Another large scale study found Parkinson's Disease was positively associated with insecticide exposure, past residency in a fumigated house, and herbicide exposure. Neurology, 1993 Jun, 43:6, 1150-8

Other researchers found: "our results have the important implication that exposure to environmental toxins such as paraquat may induce Parkinson's disease." J Neural Transm, 1999, 106:1, 1-21

Researchers in another large study reported: "there was a significant association of occupational exposure to herbicides and insecticides with Parkinson's Disease, but no relation was found with fungicide exposure." Neurology, 1998 May, 50:5, 1346-50

Researchers concluded low-dose exposure to environmental pollutants like pesticides during the neonatal period could lead to Parkinson's Disease. Toxicol Appl Pharmacol, 1993 Oct, 122:2, 258-64

A recent review of published studies between the relationship between pesticides and Parkinson's Disease was published in the Journal of the American Medical Association. Researchers concluded "environmental toxins [such as pesticides and herbicides] may contribute to the pathogenesis of Parkinson's Disease." JAMA, 1999 Dec, 282:23, 2200

Of special note is that one lobbying group in Washington, called Guest Choice, which generally defends all manner of commercial chemicals, pesticides and toxic substances in our foods, is now accepting this latest study showing that Parkinson's Disease can be caused by pesticides. When a group funded by the food and chemical industries acknowledge such a danger, you know that there's a serious problem out there!

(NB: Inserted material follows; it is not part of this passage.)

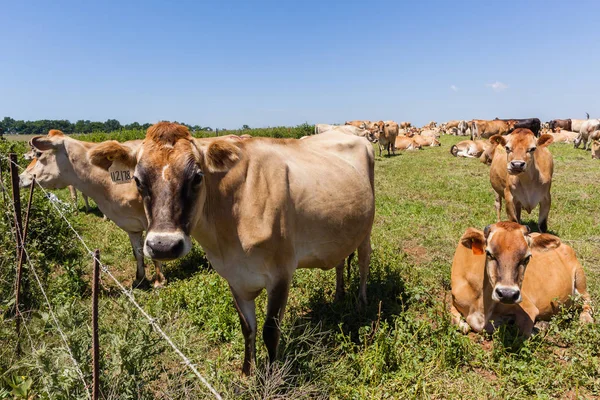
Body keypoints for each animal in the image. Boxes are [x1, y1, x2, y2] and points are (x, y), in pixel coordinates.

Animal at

Dr. Tim Greenamyre at Atlanta's Emory University, who lead the team conducting the most recent study showing pesticides are implicated in Parkinsons, suggested that farmers and public health agencies reconsider pesticide usage.

Until then why risk your health by being part of a 50-year-young experiment with commercial farming - which is in acutality a relatively new and untested system relying heavily on chemicals and pesticides?

To preserve your health, do what's known to be safe and eat as much as possible the way humans have been eating for millions of years -- organically.

And perhaps even more important is to avoid animal products, which have been shown to contain high levels of pesticide residues.